Casting the Hands
Updated: May 6, 2020
Casting the hands occurs when the hands move outside the front elbow elbow early. This causes the front elbow to move across the body, which in turn causes the hands and bat to swing across the plane of the pitch. This causes the player to hit in a small zone with very little room for error. When the hands start earlier this also means that you are committing to the pitch earlier, which can increase your chase rate as well. Casting the hands can also cause the barrel to release early, resulting in decreased bat speed at contact. The video below is a demonstration of casting the hands.
Notice how the lower body begins to rotate while the hands are staying back:
How to identify if you cast the hands: Use a camera view from behind home plate. Go to the toe touch position and look at the relationship between the lead hand and the lead elbow. The elbow should be closer to home plate than the hands (hands should be inside the elbow). Now advance the video to heel plant. Look at the the lead elbow and hand again. The lead elbow should still be closer to home plate.
In the example shown below, the top picture is showing the player hands staying inside the elbow. The bottom picture shows the lead hand moving outside the lead elbow too soon and hands are casting at the ball.
How is this related to the body?
There are several physical limitations which can cause the hands to cast.
1. Limited spine disassociation: the ability to separate the lower body from the upper body allows the player to initiate the swing with the lower body, allowing the hands to stay back.
This is best assessed through the pelvic rotation test. A limitation in this test can be due to a lack of hip or spine mobility, poor stability of the torso or poor coordination of the muscles that produce rotation.
2. Limited mobility of the lead shoulder to move across the body (horizontal adduction). This can prevent the player from creating a good separation between the hands and the body during the first move and can lead to the upper body/hands moving too soon.
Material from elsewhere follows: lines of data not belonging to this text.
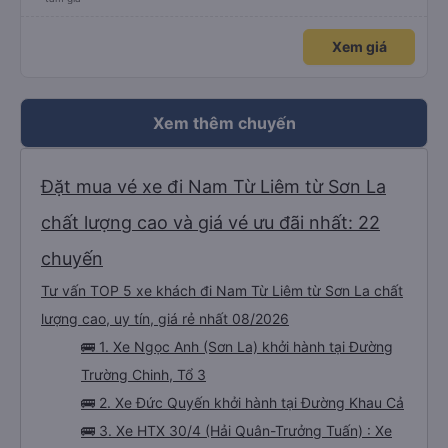
Xem giá
Xem thêm chuyến
Đặt mua vé xe đi Nam Từ Liêm từ Sơn La
chất lượng cao và giá vé ưu đãi nhất: 22
chuyến
Tư vấn TOP 5 xe khách đi Nam Từ Liêm từ Sơn La chất
lượng cao, uy tín, giá rẻ nhất 08/2026
🚌 1. Xe Ngọc Anh (Sơn La) khởi hành tại Đường
Trường Chinh, Tổ 3
🚌 2. Xe Đức Quyến khởi hành tại Đường Khau Cả
🚌 3. Xe HTX 30/4 (Hải Quân-Trưởng Tuấn) : Xe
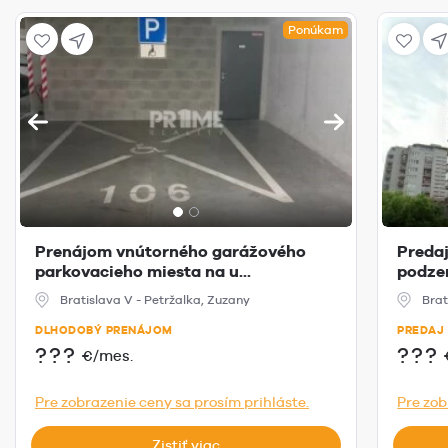
Ponúkam
Prenájom vnútorného garážového
Predaj
parkovacieho miesta na u...
podzem
Bratislava V - Petržalka, Zuzany
Brat
DLHODOBÝ PRENÁJOM
PREDAJ
???
???
€/mes.
Pre zobrazenie ceny sa prosím prihláste.
Pre zob
Zistiť viac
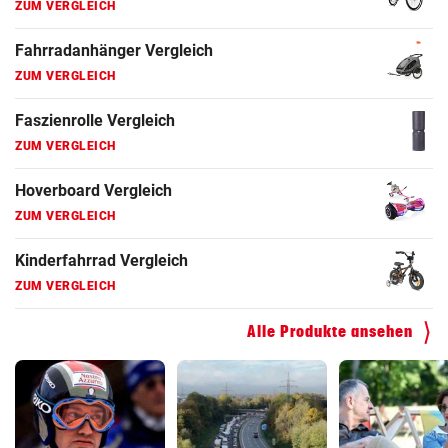
ZUM VERGLEICH
Fahrradanhänger Vergleich
ZUM VERGLEICH
Faszienrolle Vergleich
ZUM VERGLEICH
Hoverboard Vergleich
ZUM VERGLEICH
Kinderfahrrad Vergleich
ZUM VERGLEICH
Alle Produkte ansehen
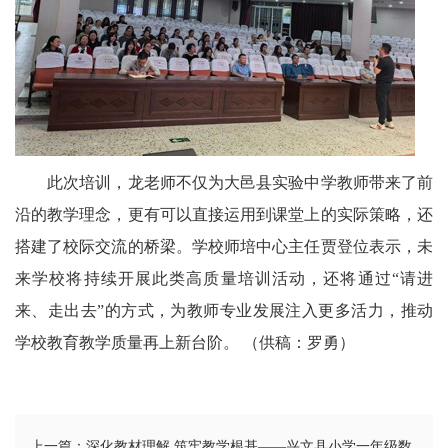
此次培训，龙老师不仅为大邑县实验中学教师带来了前
沿的教学理念，更有可以直接运用到课堂上的实际策略，还
搭建了校际交流的桥梁。学校师培中心主任贾登位表示，未
来学校将持续开展此类高质量培训活动，还将通过“请进
来、走出去”的方式，为教师专业发展注入更多活力，推动
学校教育教学质量再上新台阶。 （供稿：罗勇）
上一篇：深化教材理解 筑牢教学根基——兴文县小学一年级数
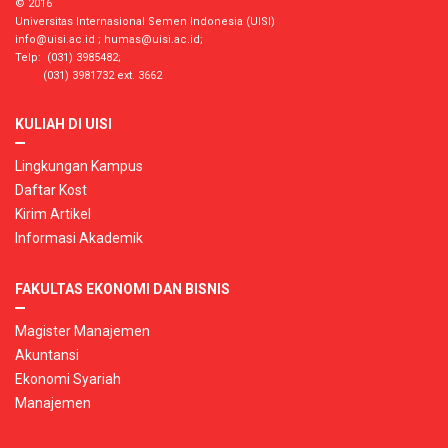
© 2016
Universitas Internasional Semen Indonesia (UISI)
info@uisi.ac.id
;
humas@uisi.ac.id
;
Telp: (031) 3985482;
(031) 3981732 ext. 3662
KULIAH DI UISI
Lingkungan Kampus
Daftar Kost
Kirim Artikel
Informasi Akademik
FAKULTAS EKONOMI DAN BISNIS
Magister Manajemen
Akuntansi
Ekonomi Syariah
Manajemen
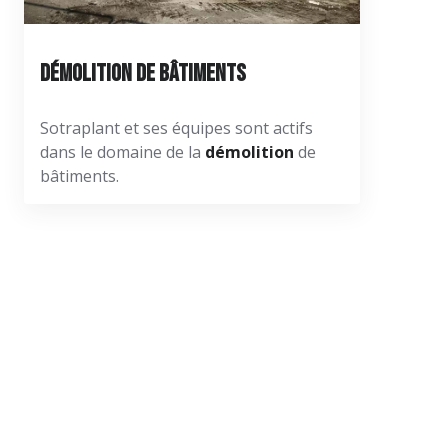
Démolition de bâtiments
Sotraplant et ses équipes sont actifs
dans le domaine de la
démolition
de
bâtiments.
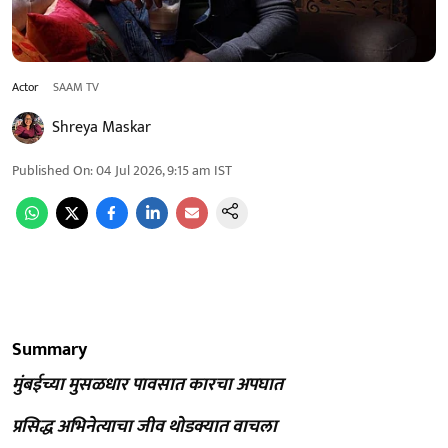
Actor
SAAM TV
Shreya Maskar
Published On
:
04 Jul 2026, 9:15 am
IST
Summary
मुंबईच्या मुसळधार पावसात कारचा अपघात
प्रसिद्ध अभिनेत्याचा जीव थोडक्यात वाचला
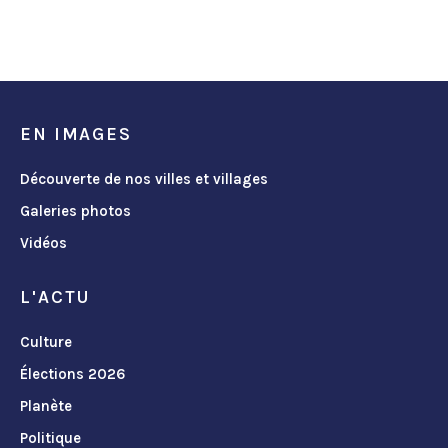
EN IMAGES
Découverte de nos villes et villages
Galeries photos
Vidéos
L'ACTU
Culture
Élections 2026
Planète
Politique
3. Limited Wrist Mobility: wrist mobility is very important to being able to set the bat to allow the bat to release properly. If the player has difficulty with radial deviation, they might compensate by casting the hands.
4. Limited leg strength and power: if the lower body is lacking in strength and power this can cause the upper body to become over active in the swing. Our strength and power testing protocol can quickly identify how your body's primary power sources and if they are in balance. If the upper body is the dominant power source it is not uncommon to see the upper body dominate the swing or pitching motion.